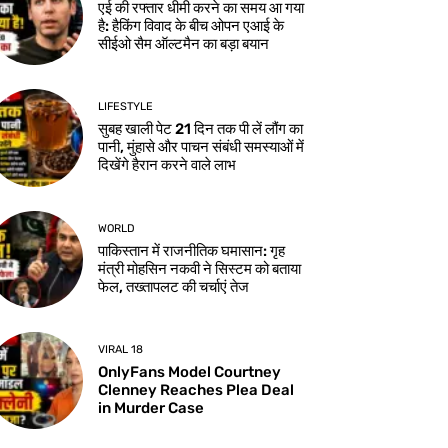
एई की रफ्तार धीमी करने का समय आ गया
है: हैकिंग विवाद के बीच ओपन एआई के
सीईओ सैम ऑल्टमैन का बड़ा बयान
LIFESTYLE
सुबह खाली पेट 21 दिन तक पी लें लौंग का
पानी, मुंहासे और पाचन संबंधी समस्याओं में
दिखेंगे हैरान करने वाले लाभ
WORLD
पाकिस्तान में राजनीतिक घमासान: गृह
मंत्री मोहसिन नकवी ने सिस्टम को बताया
फेल, तख्तापलट की चर्चाएं तेज
VIRAL 18
OnlyFans Model Courtney
Clenney Reaches Plea Deal
in Murder Case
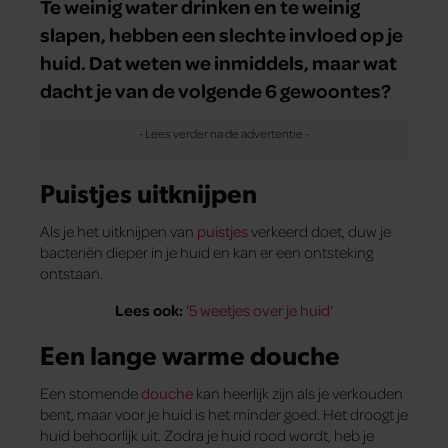
Te weinig water drinken en te weinig
slapen, hebben een slechte invloed op je
huid. Dat weten we inmiddels, maar wat
dacht je van de volgende 6 gewoontes?
Puistjes uitknijpen
Als je het uitknijpen van
puistjes
verkeerd doet, duw je
bacteriën dieper in je huid en kan er een ontsteking
ontstaan.
Lees ook:
‘
5 weetjes over je huid
‘
Een lange warme douche
Een stomende
douche
kan heerlijk zijn als je verkouden
bent, maar voor je huid is het minder goed. Het droogt je
huid behoorlijk uit. Zodra je huid rood wordt, heb je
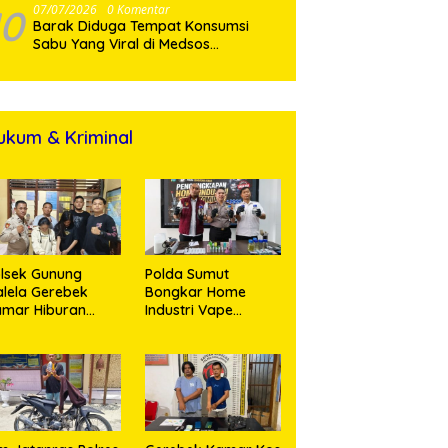
10
07/07/2026
0 Komentar
Barak Diduga Tempat Konsumsi
Sabu Yang Viral di Medsos
Digerebek, Satresnarkoba Polres
Karo Bakar Lokasi
ukum & Kriminal
lsek Gunung
Polda Sumut
lela Gerebek
Bongkar Home
amar Hiburan
Industri Vape
alam, Dua
Mengandung
erempuan
Etomidate, Bahan
nikmat Sabu
Baku Diduga
nangis Saat
Dipasok dari
ringkus
Kamboja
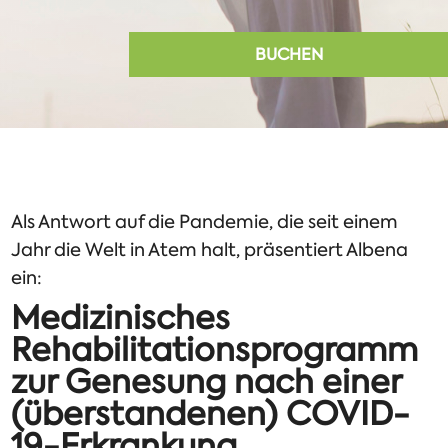
BUCHEN
Als Antwort auf die Pandemie, die seit einem
Jahr die Welt in Atem halt, präsentiert Albena
ein:
Medizinisches
Rehabilitationsprogramm
zur Genesung nach einer
(überstandenen) COVID-
19-Erkrankung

:::::

**The task**
Skipping the images, write out the whole listing exactly.

**The completed task**
एई की रफ्तार धीमी करने का समय आ गया
है: हैकिंग विवाद के बीच ओपन एआई के
सीईओ सैम ऑल्टमैन का बड़ा बयान
LIFESTYLE
सुबह खाली पेट 21 दिन तक पी लें लौंग का
पानी, मुंहासे और पाचन संबंधी समस्याओं में
दिखेंगे हैरान करने वाले लाभ
WORLD
पाकिस्तान में राजनीतिक घमासान: गृह
मंत्री मोहसिन नकवी ने सिस्टम को बताया
फेल, तख्तापलट की चर्चाएं तेज
VIRAL 18
OnlyFans Model Courtney
Clenney Reaches Plea Deal
in Murder Case
Te weinig water drinken en te weinig
slapen, hebben een slechte invloed op je
huid. Dat weten we inmiddels, maar wat
dacht je van de volgende 6 gewoontes?
Puistjes uitknijpen
Als je het uitknijpen van
puistjes
verkeerd doet, duw je
bacteriën dieper in je huid en kan er een ontsteking
ontstaan.
Lees ook:
‘
5 weetjes over je huid
‘
Een lange warme douche
Een stomende
douche
kan heerlijk zijn als je verkouden
bent, maar voor je huid is het minder goed. Het droogt je
huid behoorlijk uit. Zodra je huid rood wordt, heb je
10
07/07/2026
0 Komentar
Barak Diduga Tempat Konsumsi
Sabu Yang Viral di Medsos
Digerebek, Satresnarkoba Polres
Karo Bakar Lokasi
ukum & Kriminal
lsek Gunung
Polda Sumut
lela Gerebek
Bongkar Home
amar Hiburan
Industri Vape
alam, Dua
Mengandung
erempuan
Etomidate, Bahan
nikmat Sabu
Baku Diduga
nangis Saat
Dipasok dari
ringkus
Kamboja
BUCHEN
Als Antwort auf die Pandemie, die seit einem
Jahr die Welt in Atem halt, präsentiert Albena
ein:
Medizinisches
Rehabilitationsprogramm
zur Genesung nach einer
(überstandenen) COVID-
19-Erkrankung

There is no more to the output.